The Picture of Dorian Gray is currently on at Richmond Theatre, adapted and directed by Sean Aydon and reviewed below by John O’Brien:-

Oscar Wilde (1854 – 1900) wrote his only novel “The Picture of Dorian Gray” in 1891. It has been adapted for the stage by Sean Aydon who also directs the play. If like me, you enjoyed the wonderful BBC documentary about Oscar Wilde last Saturday “The Importance of Being Oscar” then this chance to catch up with more Wilde is most timely. Part psychological thriller, part social satire “The Picture of Dorian Gray” has all the hallmarks of classic Wilde. The witty dialogue interspersed with outrageous aphorisms, the back and forth battle between life and art, does art mirror life or does life imitate art? The contrast between marriage and freedom, conventional respectable society and the bohemian pursuit of hedonism. These are all familiar themes from Wilde’s plays. “The Picture of Dorian Gray” adds to this the post-Nietzschean “God is Dead” notion that there is no such thing as morality and that the individual should be free to do whatever he wishes. What are the consequences of such a view of life? This is the territory that “The Picture of Dorian Gray” explores.

Wilde came up with a fascinating metaphor to illustrate this philosophical question. What if a man could keep his good looks, remain for ever young and get away with behaving badly and in return the only cost would be that his portrait turns ugly. Art would pay the price for the living individual. This essentially is the plot of “The Picture of Dorian Gray”. The struggle between good and evil had been a central theme of religion. Heaven and Hell being the most obvious expression of this. Christopher Marlowe’s Dr Faustus (1589) is perhaps the key influence on Wilde. The genius of Wilde is to internalise the conflict. It’s all taking place within the individual, not externally via God. This psychological turn was very characteristic of the late nineteenth century. Not just Nietzsche but also Robert Louis Stevenson in “The Strange Case of Dr Jekyll and Mr Hyde” (1886). Wilde doesn’t just internalise and psychologise the question, he also makes it centre on art. Art is now our touchstone not religion. So Dorian is not reading the bible but looking at paintings, plays and books. In a novel this works wonderfully well as we move between psychology, philosophy, satire and a gripping narrative. But the question is can it be translated onto the stage?

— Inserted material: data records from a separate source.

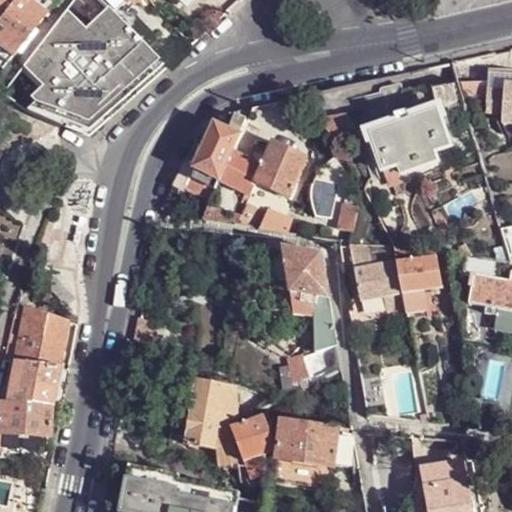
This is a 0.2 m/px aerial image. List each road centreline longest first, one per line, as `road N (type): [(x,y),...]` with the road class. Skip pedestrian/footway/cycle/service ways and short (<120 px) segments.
road 1 (tertiary): [(95,376),(157,154),(212,96),(272,65)]
road 2 (residential): [(0,353),(54,180),(85,157),(122,156)]
road 3 (residential): [(376,511),(330,264)]
road 4 (tertiary): [(122,156),(99,288),(95,376)]
road 5 (tertiary): [(272,65),(241,58),(204,67),(139,126),(122,156)]
road 6 (tertiary): [(360,47),(511,16)]
road 7 (tertiary): [(69,511),(95,376)]
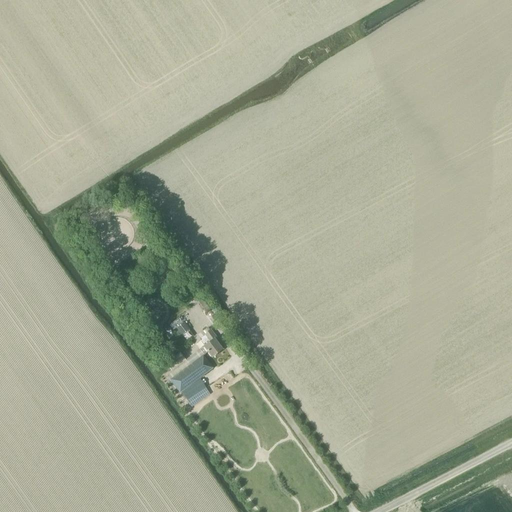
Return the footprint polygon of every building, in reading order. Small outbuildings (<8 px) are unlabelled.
[(107,274),(112,281),(116,279),(111,272),(107,274)] [(213,308),(202,290),(194,296),(206,313),(213,308)] [(190,330),(185,322),(177,328),(182,336),(190,330)] [(220,342),(211,330),(204,335),(205,336),(200,340),(205,346),(204,347),(212,357),(222,349),(217,344),(220,342)] [(213,369),(203,355),(170,380),(180,393),(213,369)] [(166,375),(173,367),(163,357),(156,365),(166,375)] [(186,400),(191,408),(194,406),(210,394),(204,387),(189,398),(186,400)]
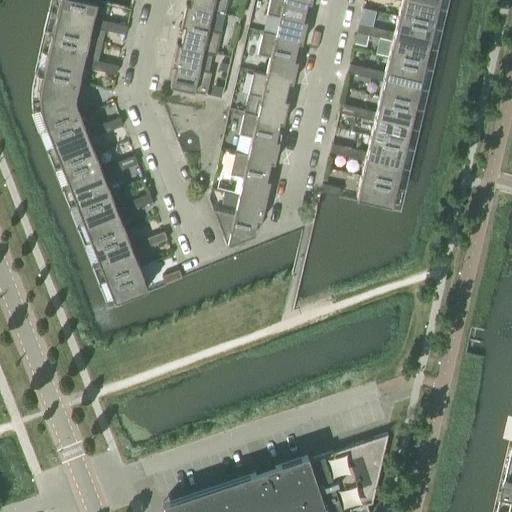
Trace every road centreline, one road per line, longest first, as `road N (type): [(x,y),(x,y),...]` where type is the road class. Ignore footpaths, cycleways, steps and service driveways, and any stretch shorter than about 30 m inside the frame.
road 1 (residential): [(207,259),(142,89),(162,0)]
road 2 (tertiary): [(93,493),(0,255)]
road 3 (residential): [(309,220),(356,0)]
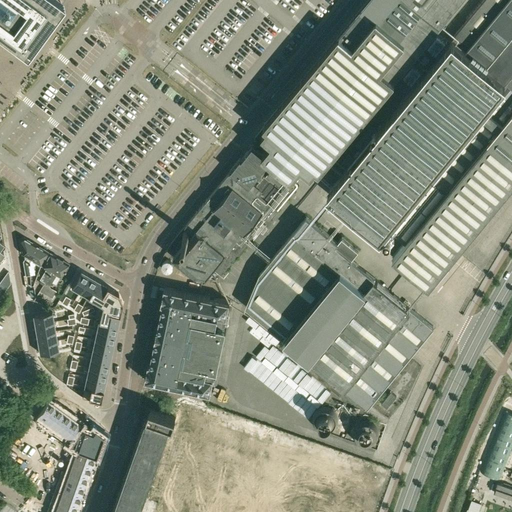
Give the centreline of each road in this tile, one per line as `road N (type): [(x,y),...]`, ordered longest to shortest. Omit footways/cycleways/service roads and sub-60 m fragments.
road 1 (unclassified): [(352,0),(156,243),(139,281)]
road 2 (unclassified): [(7,205),(34,361),(117,428)]
road 3 (secondary): [(407,511),(452,391),(511,279)]
road 4 (unclassified): [(139,281),(7,205)]
road 5 (unclassified): [(117,428),(139,281)]
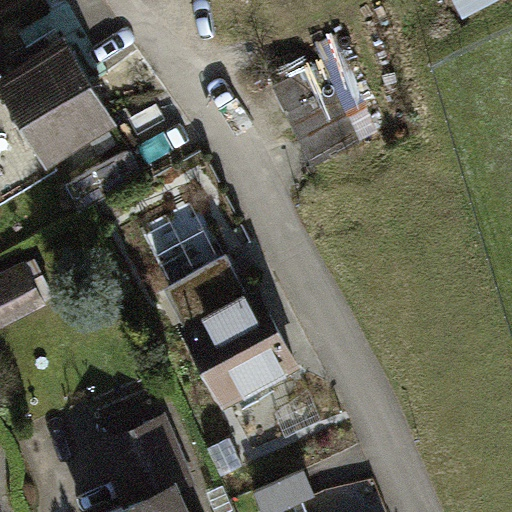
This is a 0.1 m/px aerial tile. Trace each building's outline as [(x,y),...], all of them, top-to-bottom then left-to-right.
[(65,38),(66,40),(91,82),(110,71),(83,27),(65,38)] [(66,40),(4,77),(48,150),(110,112),(91,82),(66,40)] [(324,59),(274,84),(313,163),(363,139),(324,59)] [(0,70),(0,200),(57,166),(49,151),(48,150),(4,77),(0,70)] [(244,247),(169,282),(223,398),(298,363),(244,247)] [(20,273),(0,282),(0,319),(35,301),(20,273)] [(189,476),(165,418),(107,442),(131,501),(104,511),(183,511),(172,484),(189,476)] [(305,470),(256,490),(265,511),(271,511),(315,495),(305,470)]
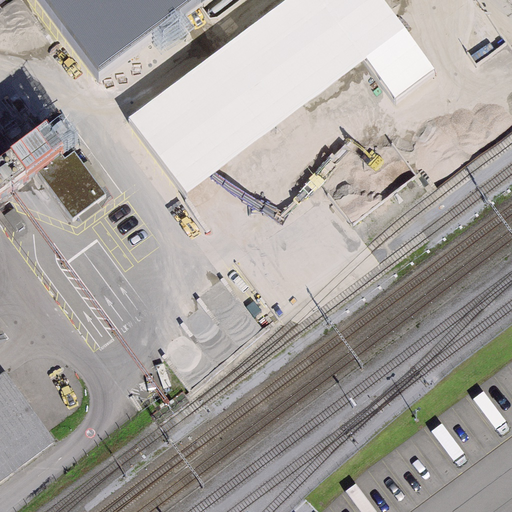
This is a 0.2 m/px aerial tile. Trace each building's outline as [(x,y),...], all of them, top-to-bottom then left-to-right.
[(37,0),(100,84),(213,0),(37,0)] [(313,0),(394,127),(437,100),(373,0),(313,0)] [(492,15),(461,35),(481,66),(511,46),(492,15)] [(107,200),(75,157),(65,164),(64,162),(41,178),(74,224),(107,200)] [(0,485),(55,444),(6,378),(0,382),(0,485)]
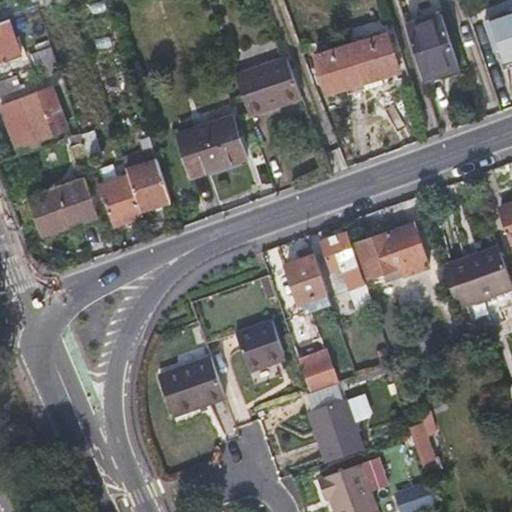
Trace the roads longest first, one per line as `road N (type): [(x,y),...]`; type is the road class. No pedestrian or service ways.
road 1 (secondary): [(511,134),(181,255)]
road 2 (secondary): [(112,472),(114,386),(127,335),(181,255)]
road 3 (secondary): [(36,310),(87,437),(112,472)]
road 4 (secondary): [(181,255),(131,266),(36,310)]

This is the challenge for Sean Aydon and his team. Have they succeeded? Yes and no. The trap to avoid is philosophising. Show don’t tell should be the watchword. Unfortunately there are scenes which do too much telling and not enough showing. A tighter show with perhaps twenty minutes cut out would give more pace and momentum to the show. The fact that the portrait gets uglier wasn’t made sufficiently clear. It was assumed rather than made explicit. Jonathan Wrather spoke so softly at times that it was difficult to hear what he was saying.

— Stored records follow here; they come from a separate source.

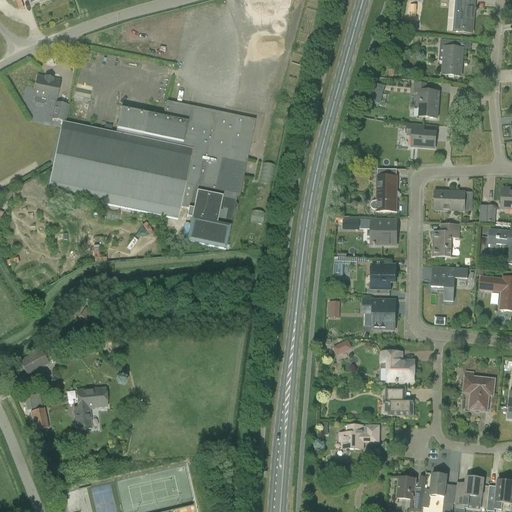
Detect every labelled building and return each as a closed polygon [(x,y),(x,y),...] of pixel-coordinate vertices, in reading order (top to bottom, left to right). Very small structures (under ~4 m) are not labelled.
[(449,0),(455,0),(452,32),(472,33),(474,1),(466,0),(449,0)] [(439,62),(443,62),(442,75),(460,77),(462,49),(457,49),(458,41),(440,40),(439,62)] [(33,97),(34,97),(33,101),(35,104),(43,105),(46,104),(47,100),(56,102),(60,82),(52,81),(52,79),(46,78),(45,79),(37,78),(35,88),(33,97)] [(413,94),(418,95),(417,109),(419,109),(418,117),(437,119),(439,92),(426,91),(426,84),(414,83),(413,94)] [(186,218),(191,219),(189,229),(186,243),(226,251),(234,212),(237,209),(238,206),(236,203),(237,198),(240,196),(243,178),(255,121),(166,102),(163,118),(121,109),(116,134),(62,123),(60,128),(53,161),(52,168),(47,194),(161,218),(177,221),(185,186),(193,188),(186,218)] [(69,106),(54,103),(50,119),(65,123),(69,106)] [(406,137),(411,137),(410,147),(434,149),(435,133),(424,132),(424,126),(408,124),(406,137)] [(264,163),(260,181),(269,184),(274,165),(264,163)] [(377,170),(377,177),(376,177),(376,202),(374,202),(372,203),(371,204),(370,206),(371,208),(371,209),(372,210),(373,211),(374,211),(375,211),(375,213),(396,213),(397,177),(396,177),(396,170),(377,170)] [(511,189),(502,189),(501,209),(511,209),(511,189)] [(473,193),(465,193),(465,192),(434,191),(433,212),(464,213),(464,212),(472,212),(473,193)] [(486,224),(495,225),(496,207),(480,206),(479,224),(486,225),(486,224)] [(252,212),(252,222),(262,222),(262,212),(252,212)] [(343,220),(343,230),(359,231),(359,229),(360,220),(343,220)] [(389,228),(389,221),(371,220),(370,246),(396,247),(396,229),(389,228)] [(451,239),(459,239),(459,226),(441,225),(440,233),(433,233),(432,257),(450,258),(451,239)] [(488,244),(510,247),(508,264),(511,264),(511,227),(510,227),(510,233),(489,231),(488,244)] [(334,264),(334,278),(342,278),(342,265),(342,264),(334,264)] [(394,279),(395,266),(371,266),(370,290),(389,291),(390,279),(394,279)] [(467,270),(432,268),(431,287),(444,287),(444,289),(443,302),(453,303),(454,279),(467,280),(467,270)] [(479,290),(501,293),(499,311),(511,312),(511,278),(502,278),(502,280),(480,278),(479,290)] [(379,310),(379,301),(363,301),(362,315),(372,315),(372,329),(378,329),(378,331),(393,331),(394,310),(379,310)] [(329,302),(329,318),(339,319),(339,303),(329,302)] [(338,346),(333,348),(337,357),(343,354),(338,346)] [(27,376),(48,365),(40,350),(18,361),(27,376)] [(396,382),(396,383),(403,383),(403,382),(413,382),(413,364),(402,364),(402,354),(382,353),(381,369),(387,369),(387,382),(396,382)] [(465,372),(463,393),(470,394),(469,410),(486,412),(488,396),(492,396),(494,380),(473,377),(474,373),(465,372)] [(391,411),(390,415),(398,415),(398,414),(412,415),(413,399),(405,399),(405,388),(386,388),(385,411),(391,411)] [(94,409),(107,408),(105,389),(93,390),(93,389),(76,390),(78,409),(74,409),(75,431),(91,429),(89,410),(94,410),(94,409)] [(34,397),(24,399),(26,411),(36,409),(34,397)] [(45,410),(30,413),(34,432),(49,429),(45,410)] [(347,427),(345,427),(345,434),(339,434),(339,443),(347,443),(346,450),(363,450),(363,443),(365,443),(365,440),(371,440),(371,444),(378,444),(378,427),(371,427),(363,427),(347,427)] [(429,496),(444,497),(444,503),(455,504),(457,487),(445,486),(447,476),(432,474),(430,491),(424,490),(422,509),(428,509),(429,496)] [(419,484),(415,484),(415,480),(399,479),(397,499),(410,500),(409,511),(421,511),(422,509),(424,490),(426,478),(420,477),(419,484)] [(479,499),(479,497),(481,497),(483,480),(466,478),(465,485),(457,484),(457,487),(455,504),(455,506),(468,507),(469,498),(479,499)] [(501,510),(502,502),(511,503),(511,482),(497,481),(496,488),(489,487),(486,511),(491,511),(494,511),(495,510),(501,510)]
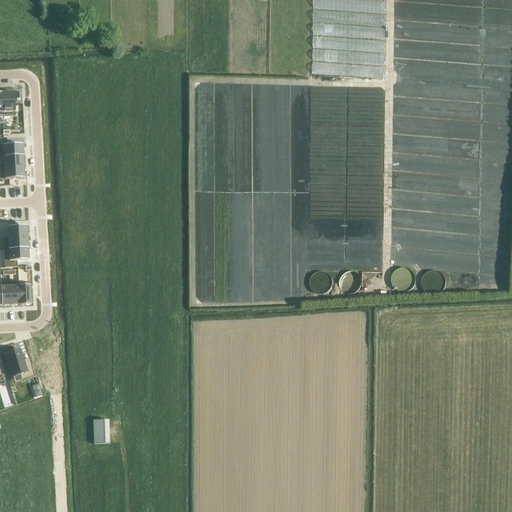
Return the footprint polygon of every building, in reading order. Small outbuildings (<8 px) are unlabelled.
[(384,14),(383,0),(312,0),(312,23),(311,76),(383,77),(383,41),(380,41),(380,14),(384,14)] [(13,93),(1,93),(3,118),(15,117),(13,93)] [(22,145),(0,146),(0,157),(23,156),(22,145)] [(23,156),(0,157),(0,158),(3,158),(4,168),(0,168),(0,169),(24,168),(23,156)] [(24,168),(0,169),(0,180),(24,179),(24,168)] [(7,228),(8,239),(27,238),(27,227),(7,228)] [(8,239),(3,239),(4,251),(28,250),(27,238),(8,239)] [(28,250),(4,251),(4,269),(17,268),(18,268),(17,262),(29,261),(28,250)] [(362,285),(362,282),(361,280),(360,278),(359,276),(357,274),(354,273),(352,272),(350,272),(347,272),(345,273),(343,275),(341,276),(340,278),(339,281),(338,283),(338,285),(339,288),(340,290),(342,292),(343,294),(346,295),(348,295),(350,296),(353,295),(355,294),(357,293),(359,291),(360,289),(361,287),(362,285)] [(333,288),(334,285),(333,283),(332,280),(331,278),(329,276),(327,274),(325,273),(322,273),(319,273),(317,274),(314,275),(312,277),(311,279),(310,282),(309,285),(310,287),(310,290),(312,292),(314,294),(316,296),(318,297),(321,297),(324,297),(326,296),(329,295),(331,293),(332,291),(333,288)] [(9,287),(1,288),(2,307),(12,306),(10,282),(9,282),(9,287)] [(19,282),(10,282),(12,306),(19,306),(21,306),(20,284),(19,284),(19,282)] [(30,284),(20,284),(21,306),(31,306),(31,305),(30,287),(30,286),(30,284)] [(20,351),(6,355),(8,364),(6,364),(8,370),(10,370),(13,377),(21,375),(23,381),(34,377),(31,366),(25,367),(23,361),(20,351)] [(108,420),(93,421),(93,445),(109,444),(108,420)]
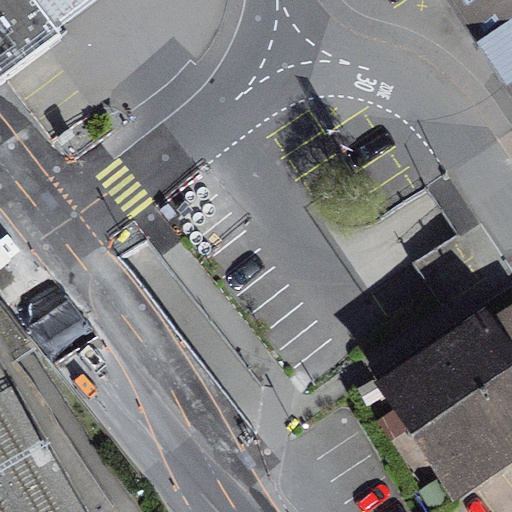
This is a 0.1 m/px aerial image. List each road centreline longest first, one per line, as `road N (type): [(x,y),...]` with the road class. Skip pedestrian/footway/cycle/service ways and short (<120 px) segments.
road 1 (residential): [(286,48),(205,132),(25,269)]
road 2 (primary): [(221,511),(25,269)]
road 3 (residential): [(511,209),(451,121),(399,80),(286,48)]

On the plus side Sarah Beaton’s set is superb. The door frame, centre stage is both a door frame and a frame for a work of art. The black void beyond the frame suggests the darkness into which Dorian is entering. There are some fine performances. Phoebe Pryce as Lady Victoria Wotton is wonderfully arch and supercilious. In a marvellous seduction scene on the chaise lounge Dorian asks if he may call her Victoria to which she replies coldly “no you may not”. Moving away as Dorian attempts to kiss her she gets up and informs him that she is going to change. Then just as we and Dorian think the moment has passed she turns and teases “… aren’t you coming”. Her husband, the aristocratic libertine Lord Henry Wotton is very well captured in Jonathan Wrather’s nuanced performance. Never without a cigarette or drink in his hand, Lord Henry, with swept back hair and silk neckerchief, is a monster of immoral selfishness. Jonathan Wrather’s performance brings out the Byronic “mad, bad and dangerous to know” qualities of someone like Lord Henry and how easy it is for him to captivate the young Dorian.

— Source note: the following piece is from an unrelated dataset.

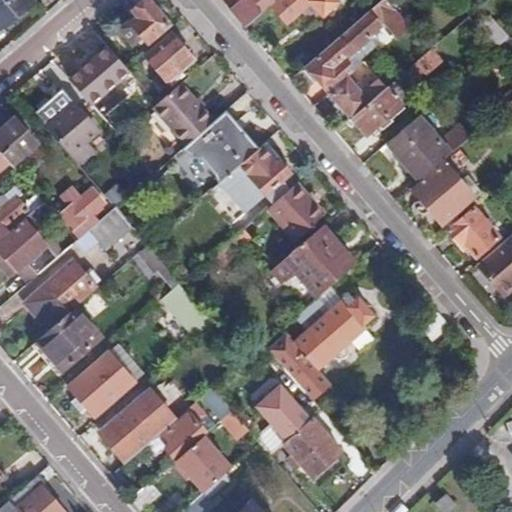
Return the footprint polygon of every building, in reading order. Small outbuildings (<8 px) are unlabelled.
[(23,10),(34,0),(0,0),(0,27),(2,28),(8,23),(12,21),(17,19),(19,16),(21,14),(23,10)] [(243,0),(230,12),(246,30),(272,8),(265,0),(243,0)] [(285,0),(275,9),(288,23),(311,4),(324,19),(341,4),(337,0),(285,0)] [(141,18),(133,25),(149,44),(171,25),(149,1),(136,11),(141,18)] [(398,39),(410,29),(389,5),(386,2),(378,8),(308,68),(329,94),(354,73),(344,61),(380,30),(378,28),(384,22),(398,39)] [(491,21),(480,29),(496,48),(506,40),(491,21)] [(173,36),(149,55),(170,81),(195,60),(173,36)] [(431,53),(418,64),(429,75),(441,64),(431,53)] [(15,94),(29,110),(56,87),(42,71),(15,94)] [(332,96),(353,120),(389,89),(382,81),(366,94),(359,85),(354,89),(348,82),(332,96)] [(183,85),(155,110),(187,149),(216,124),(183,85)] [(389,89),(353,120),(366,135),(386,119),(390,123),(405,109),(389,89)] [(137,94),(113,114),(125,129),(149,108),(137,94)] [(511,101),(498,113),(509,125),(511,123),(511,101)] [(76,104),(50,127),(82,163),(96,153),(87,143),(100,131),(76,104)] [(404,173),(414,186),(443,161),(459,147),(470,137),(459,125),(441,141),(419,117),(386,145),(407,169),(404,173)] [(20,119),(0,136),(0,150),(10,162),(14,166),(40,143),(20,119)] [(206,144),(177,168),(200,194),(228,170),(206,144)] [(471,162),(459,147),(443,161),(445,164),(413,191),(443,223),(473,197),(454,176),(471,162)] [(0,150),(0,171),(10,162),(0,150)] [(272,159),(254,175),(270,194),(294,175),(283,161),(277,165),(272,159)] [(28,168),(20,174),(31,187),(46,203),(53,196),(28,168)] [(161,185),(154,177),(127,200),(133,208),(161,185)] [(328,217),(299,184),(271,208),(295,235),(289,239),(294,246),(328,217)] [(93,229),(99,223),(93,215),(105,204),(93,191),(82,198),(71,186),(61,194),(70,205),(61,215),(81,239),(93,229)] [(46,203),(31,187),(0,213),(0,223),(9,234),(46,203)] [(133,208),(127,200),(116,209),(132,228),(142,239),(149,233),(152,230),(133,208)] [(132,228),(116,209),(99,223),(93,229),(109,249),(132,228)] [(230,228),(237,237),(239,236),(261,217),(254,209),(230,228)] [(474,209),(445,233),(456,248),(461,244),(473,259),(498,237),(474,209)] [(65,253),(78,241),(56,216),(43,228),(65,253)] [(0,241),(9,234),(0,223),(0,241)] [(31,263),(40,274),(58,258),(28,223),(0,246),(0,254),(18,274),(31,263)] [(360,265),(328,227),(280,267),(292,280),(301,272),(322,298),(334,288),(360,265)] [(148,247),(155,240),(149,233),(142,239),(148,247)] [(237,237),(196,273),(205,284),(222,269),(224,271),(239,259),(237,255),(248,246),(245,242),(239,236),(237,237)] [(511,293),(511,237),(475,269),(503,301),(511,293)] [(189,280),(155,240),(148,247),(182,286),(189,280)] [(0,269),(10,281),(18,274),(0,254),(0,269)] [(18,274),(28,285),(40,274),(31,263),(18,274)] [(78,306),(100,287),(79,263),(29,305),(51,329),(78,306)] [(182,286),(164,301),(197,339),(215,324),(182,286)] [(322,298),(320,299),(334,315),(348,304),(334,288),(322,298)] [(284,330),(265,346),(302,388),(334,359),(336,361),(339,363),(343,363),(347,362),(350,360),(352,357),(354,353),(353,349),(351,345),(369,329),(368,327),(379,317),(363,299),(352,308),(348,304),(334,315),(320,299),(296,319),(311,336),(298,346),(284,330)] [(51,329),(37,341),(62,371),(103,336),(78,306),(51,329)] [(455,329),(440,312),(427,323),(442,340),(455,329)] [(120,345),(110,353),(136,383),(146,373),(120,345)] [(136,383),(110,353),(70,387),(78,396),(87,406),(96,416),(136,383)] [(272,426),(286,443),(297,434),(289,425),(302,413),(280,388),(257,409),(272,426)] [(151,391),(102,434),(128,463),(177,422),(151,391)] [(232,414),(212,391),(201,401),(221,424),(232,414)] [(87,406),(78,396),(73,401),(82,411),(87,406)] [(165,446),(177,461),(202,439),(206,437),(195,425),(203,418),(197,410),(166,436),(170,442),(165,446)] [(242,413),(236,418),(244,428),(250,423),(242,413)] [(289,425),(297,434),(310,422),(302,413),(289,425)] [(236,418),(232,414),(221,424),(250,456),(260,447),(255,441),(244,428),(236,418)] [(286,443),(283,446),(313,479),(338,457),(343,453),(314,419),(310,422),(297,434),(286,443)] [(260,447),(270,457),(283,446),(286,443),(272,426),(255,441),(260,447)] [(177,461),(206,494),(232,472),(202,439),(177,461)] [(343,453),(338,457),(345,466),(351,461),(343,453)] [(66,511),(37,478),(0,509),(0,511),(19,511),(21,511),(66,511)] [(152,483),(133,499),(143,510),(161,494),(152,483)] [(205,495),(185,511),(209,511),(215,507),(205,495)] [(264,511),(254,503),(245,511),(264,511)]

Gavin Fowler’s Dorian is compellingly good. He starts off as a young innocent, puppy like in his enthusiasms. He undergoes a transformation into a hedonistic spoilt brat under Lord Henry’s tutelage and then becomes a truly grotesque sadist in his last phase of Marquis De Sade like descent into the moral abyss.

On balance there is enough on offer here to justify a night in the company of Dorian Gray.